Нет ничего проще, чем убедить себя, что истина должна занимать среднее положение между мнениями противников и друзей естественного права. Это утверждалось и признавалось достаточно часто, притом что спорящие стороны не отходили от своих противоположных точек зрения и не приближались к этой середине. Ввиду полного отсутствия общих принципов, точное определение этого вопроса, которое могло бы удовлетворить бо́льшую часть самостоятельно мыслящих умов, абсолютно невозможно.
Я убеждён, что любое посредничество между защитниками и противниками естественного права, при котором обе стороны не отказываются полностью от своих прежних фундаментальных концепций, возможно лишь ценою отказа от того, что составляет, на мой взгляд, подлинное естественное право. Так, например, большинство противников, без сомнения, сняли бы свои возражения, если бы защитники признали, что они «не хотят понимать под естественным правом ничего иного, кроме изначальных сил человеческой природы, которые основаны на эгоистическом инстинкте, руководимом разумом и подчиняющемся ему лишь в силу собственной выгоды, и которые применяются в гражданском обществе лишь постольку, поскольку совместимы с пользою государства; каковое обстоятельство сначала должно быть определено позитивным законодательством». Но я убеждён, что такое соглашение между сторонами было бы худшим, что могло бы случиться с естественным правом. Оно полностью устранило бы всякую возможность в будущем открыть истинную и всеобщую форму этого права; возможность, которая, пока эта форма реально не существует, может быть подготовлена и вызвана лишь продолжающимся разногласием сторон.

ФРАГМЕНТЫ ЗАПИСЕЙ:
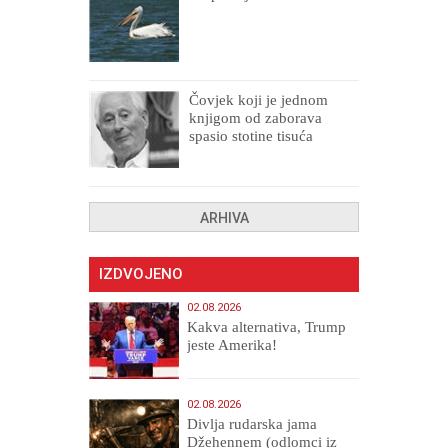
Čovjek koji je jednom
knjigom od zaborava
spasio stotine tisuća
drugih, prokletih i
uništenih
ARHIVA
IZDVOJENO
02.08.2026
Kakva alternativa, Trump
jeste Amerika!
02.08.2026
Divlja rudarska jama
Džehennem (odlomci iz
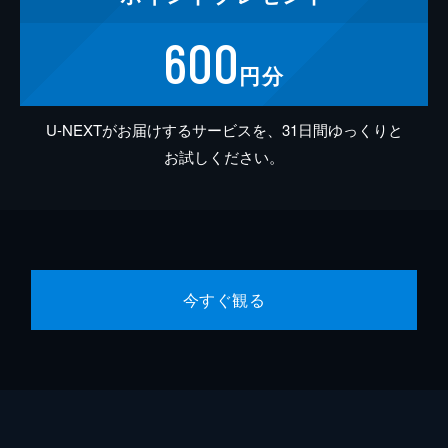
600
円分
U-NEXTがお届けするサービスを、31日間ゆっくりと
お試しください。
今すぐ観る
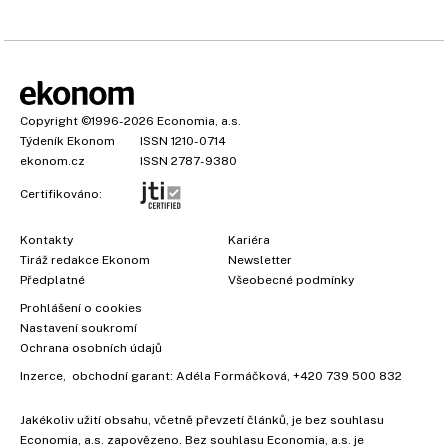
Copyright
©1996-2026
Economia, a.s.
Týdeník Ekonom
ISSN 1210-0714
ekonom.cz
ISSN 2787-9380
Certifikováno:
Kontakty
Kariéra
Tiráž redakce Ekonom
Newsletter
Předplatné
Všeobecné podmínky
Prohlášení o cookies
Nastavení soukromí
Ochrana osobních údajů
Inzerce
, obchodní garant:
Adéla Formáčková
,
+420 739 500 832
Jakékoliv užití obsahu, včetně převzetí článků, je bez souhlasu
Economia, a.s. zapovězeno. Bez souhlasu Economia, a.s. je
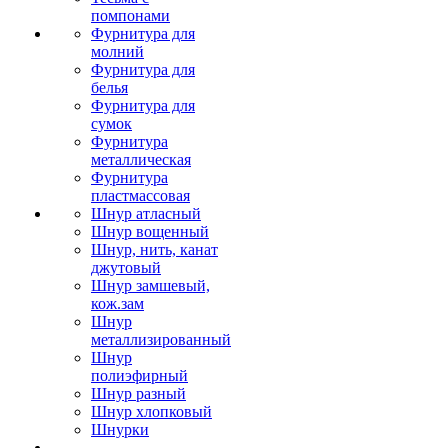
помпонами
Фурнитура для
молний
Фурнитура для
белья
Фурнитура для
сумок
Фурнитура
металлическая
Фурнитура
пластмассовая
Шнур атласный
Шнур вощенный
Шнур, нить, канат
джутовый
Шнур замшевый,
кож.зам
Шнур
металлизированный
Шнур
полиэфирный
Шнур разный
Шнур хлопковый
Шнурки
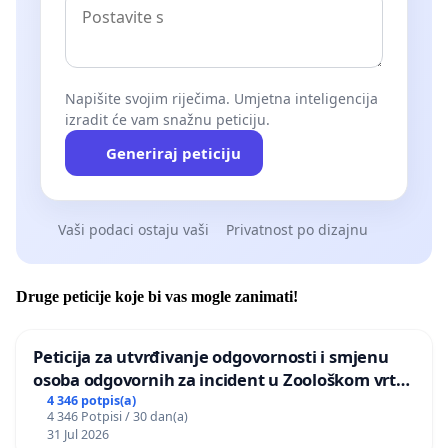
Napišite svojim riječima. Umjetna inteligencija
izradit će vam snažnu peticiju.
Generiraj peticiju
Vaši podaci ostaju vaši
Privatnost po dizajnu
Druge peticije koje bi vas mogle zanimati!
Peticija za utvrđivanje odgovornosti i smjenu
osoba odgovornih za incident u Zoološkom vrtu
Grada Zagreba
4 346 potpis(a)
4 346 Potpisi / 30 dan(a)
31 Jul 2026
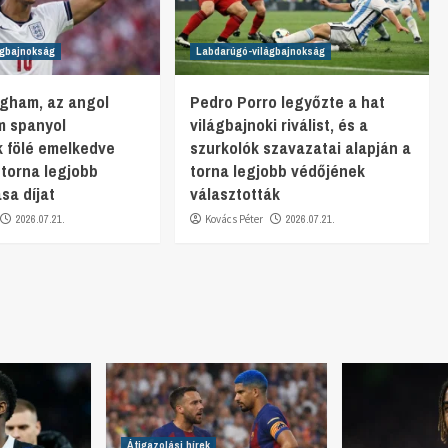
ágbajnokság
Labdarúgó-világbajnokság
ngham, az angol
Pedro Porro legyőzte a hat
m spanyol
világbajnoki riválist, és a
k fölé emelkedve
szurkolók szavazatai alapján a
 torna legjobb
torna legjobb védőjének
sa díjat
választották
2026.07.21.
Kovács Péter
2026.07.21.
Átigazolási hírek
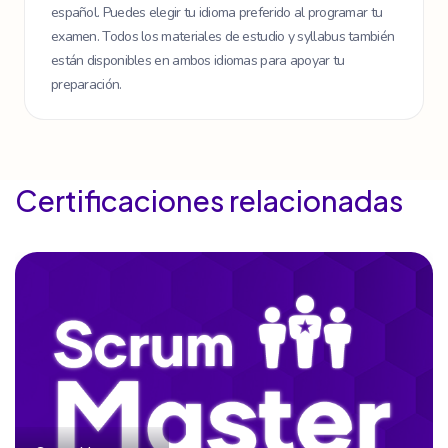
español. Puedes elegir tu idioma preferido al programar tu
examen. Todos los materiales de estudio y syllabus también
están disponibles en ambos idiomas para apoyar tu
preparación.
Certificaciones relacionadas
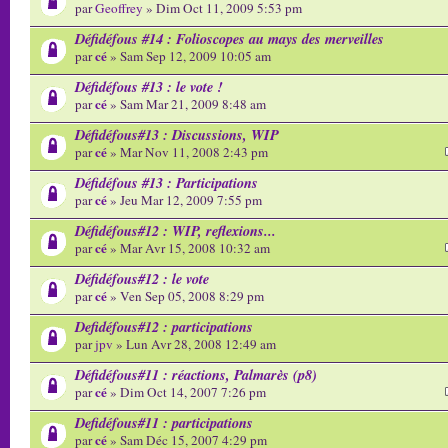
par
Geoffrey
» Dim Oct 11, 2009 5:53 pm
Défidéfous #14 : Folioscopes au mays des merveilles
cé
par
» Sam Sep 12, 2009 10:05 am
Défidéfous #13 : le vote !
cé
par
» Sam Mar 21, 2009 8:48 am
Défidéfous#13 : Discussions, WIP
cé
par
» Mar Nov 11, 2008 2:43 pm
Défidéfous #13 : Participations
cé
par
» Jeu Mar 12, 2009 7:55 pm
Défidéfous#12 : WIP, reflexions...
cé
par
» Mar Avr 15, 2008 10:32 am
Défidéfous#12 : le vote
cé
par
» Ven Sep 05, 2008 8:29 pm
Defidéfous#12 : participations
par
jpv
» Lun Avr 28, 2008 12:49 am
Défidéfous#11 : réactions, Palmarès (p8)
cé
par
» Dim Oct 14, 2007 7:26 pm
Defidéfous#11 : participations
cé
par
» Sam Déc 15, 2007 4:29 pm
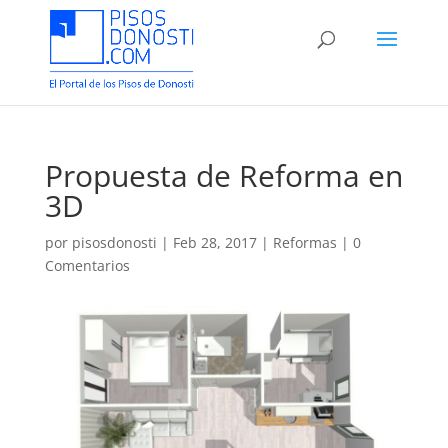
Propuesta de Reforma en
3D
por
pisosdonosti
|
Feb 28, 2017
|
Reformas
|
0
Comentarios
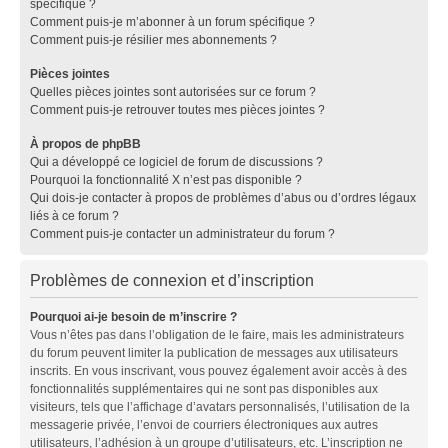
spécifique ?
Comment puis-je m’abonner à un forum spécifique ?
Comment puis-je résilier mes abonnements ?
Pièces jointes
Quelles pièces jointes sont autorisées sur ce forum ?
Comment puis-je retrouver toutes mes pièces jointes ?
À propos de phpBB
Qui a développé ce logiciel de forum de discussions ?
Pourquoi la fonctionnalité X n’est pas disponible ?
Qui dois-je contacter à propos de problèmes d’abus ou d’ordres légaux
liés à ce forum ?
Comment puis-je contacter un administrateur du forum ?
Problèmes de connexion et d’inscription
Pourquoi ai-je besoin de m’inscrire ?
Vous n’êtes pas dans l’obligation de le faire, mais les administrateurs
du forum peuvent limiter la publication de messages aux utilisateurs
inscrits. En vous inscrivant, vous pouvez également avoir accès à des
fonctionnalités supplémentaires qui ne sont pas disponibles aux
visiteurs, tels que l’affichage d’avatars personnalisés, l’utilisation de la
messagerie privée, l’envoi de courriers électroniques aux autres
utilisateurs, l’adhésion à un groupe d’utilisateurs, etc. L’inscription ne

ЗАДАНИЕ:
Напишите продолжение текста о естественном праве, начав сразу после его последнего предложения.

ОТВЕТ К ЗАДАНИЮ:
В современном состоянии нашей научной и нравственной культуры ничто не является одновременно столь ясным и столь туманным, столь устоявшимся и столь спорным, столь правдоподобным и столь загадочным, как основание наших естественных обязанностей и прав. С одной стороны, существование этих обязанностей и прав заявляет о себе через чувства, которые не могут быть совершенно чужды ни одному человеку, претендующему на звание морального; через чувства, которые выражаются даже в обыденном сознании в правильности суждений о правом и неправом, что не может быть следствием научных открытий; чувства, которые делают невозможным даже для самого искушённого мыслителя опровергнуть веление своей совести о неправомерности поступка, каким бы умозрительным убеждением, отменяющим различие между добром и злом, он ни руководствовался. С другой стороны, однако, действующая причина этих чувств не только находится вне круга зрения обычного человека, но и сама настолько далека от той точки зрения, которую философский разум приобрёл в своём развитии до «Критики чистого разума», что её подлинная форма может быть воспринята лишь весьма смутно и в самых разных видах даже самыми проницательными исследователями, которые в силу каких-либо обстоятельств остались на этой точке зрения или даже позади неё, при всех возможных направлениях их индивидуальных точек зрения.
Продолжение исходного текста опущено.